## [Entries provided]
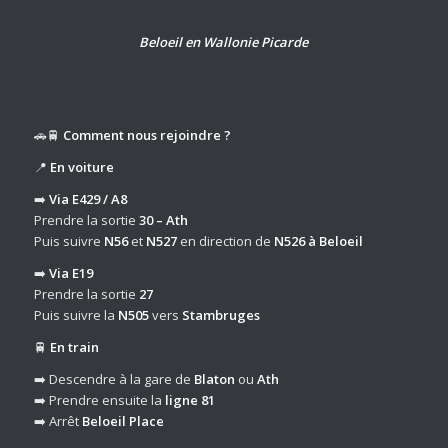
Beloeil en Wallonie Picarde
🚗🚆
Comment nous rejoindre ?
📍
En voiture
➡️
Via E429 / A8
Prendre la sortie
30 – Ath
Puis suivre
N56
et
N527
en direction de
N526 à Beloeil
➡️
Via E19
Prendre la sortie
27
Puis suivre la
N505
vers
Stambruges
🚆
En train
➡️ Descendre à la gare de
Blaton
ou
Ath
➡️ Prendre ensuite la
ligne 81
➡️ Arrêt
Beloeil Place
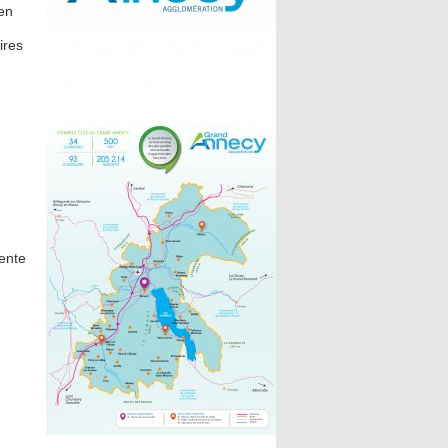
en
ires
ente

## [Directive]
Reproduce every line of text in the material above word for word, and leave the pictures out of your answer.

## [Task output]
Beloeil en Wallonie Picarde
🚗🚆
Comment nous rejoindre ?
📍
En voiture
➡️
Via E429 / A8
Prendre la sortie
30 – Ath
Puis suivre
N56
et
N527
en direction de
N526 à Beloeil
➡️
Via E19
Prendre la sortie
27
Puis suivre la
N505
vers
Stambruges
🚆
En train
➡️ Descendre à la gare de
Blaton
ou
Ath
➡️ Prendre ensuite la
ligne 81
➡️ Arrêt
Beloeil Place
en
ires
ente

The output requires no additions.